QUOTED TEXT.
::::

From owner-freebsd-hackers@FreeBSD.ORG  Wed Nov  5 21:37:15 2008
Return-Path: <owner-freebsd-hackers@FreeBSD.ORG>
Delivered-To: freebsd-hackers@freebsd.org
Received: from mx1.freebsd.org (mx1.freebsd.org [IPv6:2001:4f8:fff6::34])
	by hub.freebsd.org (Postfix) with ESMTP id 4A3D7106567E
	for <freebsd-hackers@freebsd.org>; Wed,  5 Nov 2008 21:37:15 +0000 (UTC)
	(envelope-from kientzle@freebsd.org)
Received: from kientzle.com (kientzle.com [66.166.149.50])
	by mx1.freebsd.org (Postfix) with ESMTP id 1F0CC8FC12
	for <freebsd-hackers@freebsd.org>; Wed,  5 Nov 2008 21:37:15 +0000 (UTC)
	(envelope-from kientzle@freebsd.org)
Received: from [10.123.2.205] (p53.kientzle.com [66.166.149.53])
	by kientzle.com (8.12.9/8.12.9) with ESMTP id mA5LbEtv035181;
	Wed, 5 Nov 2008 13:37:14 -0800 (PST)
	(envelope-from kientzle@freebsd.org)
Message-ID: <49121206.9090804@freebsd.org>
Date: Wed, 05 Nov 2008 13:37:10 -0800
From: Tim Kientzle <kientzle@freebsd.org>
User-Agent: Mozilla/5.0 (X11; U; FreeBSD i386; en-US; rv:1.7.12) Gecko/20060422
X-Accept-Language: en-us, en
MIME-Version: 1.0
To: Maksim Yevmenkin <maksim.yevmenkin@gmail.com>
References: <bb4a86c70811041554k6b55854cw711fab508278e398@mail.gmail.com>
In-Reply-To: <bb4a86c70811041554k6b55854cw711fab508278e398@mail.gmail.com>
Content-Type: text/plain; charset=us-ascii; format=flowed
Content-Transfer-Encoding: 7bit
Cc: freebsd-hackers@freebsd.org
Subject: Re: converting strings from utf8
X-BeenThere: freebsd-hackers@freebsd.org
X-Mailman-Version: 2.1.5
Precedence: list
List-Id: Technical Discussions relating to FreeBSD
	<freebsd-hackers.freebsd.org>
List-Unsubscribe: <http://lists.freebsd.org/mailman/listinfo/freebsd-hackers>, 
	<mailto:freebsd-hackers-request@freebsd.org?subject=unsubscribe>
List-Archive: <http://lists.freebsd.org/pipermail/freebsd-hackers>
List-Post: <mailto:freebsd-hackers@freebsd.org>
List-Help: <mailto:freebsd-hackers-request@freebsd.org?subject=help>
List-Subscribe: <http://lists.freebsd.org/mailman/listinfo/freebsd-hackers>,
	<mailto:freebsd-hackers-request@freebsd.org?subject=subscribe>
X-List-Received-Date: Wed, 05 Nov 2008 21:37:15 -0000

Maksim Yevmenkin wrote:
> 
> can i use wcstombs(3) to convert a string presented in utf8 into
> current locale? basically i'm looking for something like iconv from
> ports but included into base system.

::::

Please reproduce the section of the mailing-list message on converting strings from UTF-8 starting at "by mx1.freebsd.org (Postfix)" and ending at "13:37:14 -0800 (PST)", keeping every character unchanged.

PROVIDED MATERIAL.
::::

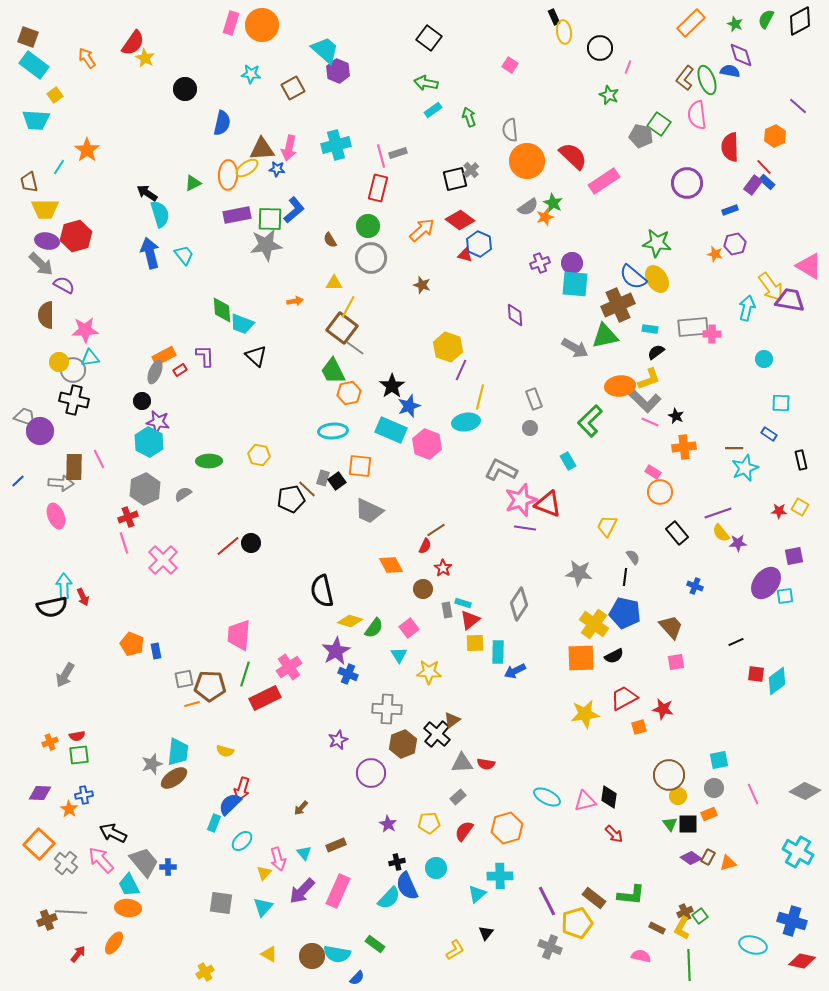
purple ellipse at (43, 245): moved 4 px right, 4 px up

::::

RESULT BELOW.
by mx1.freebsd.org (Postfix) with ESMTP id 1F0CC8FC12
	for <freebsd-hackers@freebsd.org>; Wed,  5 Nov 2008 21:37:15 +0000 (UTC)
	(envelope-from kientzle@freebsd.org)
Received: from [10.123.2.205] (p53.kientzle.com [66.166.149.53])
	by kientzle.com (8.12.9/8.12.9) with ESMTP id mA5LbEtv035181;
	Wed, 5 Nov 2008 13:37:14 -0800 (PST)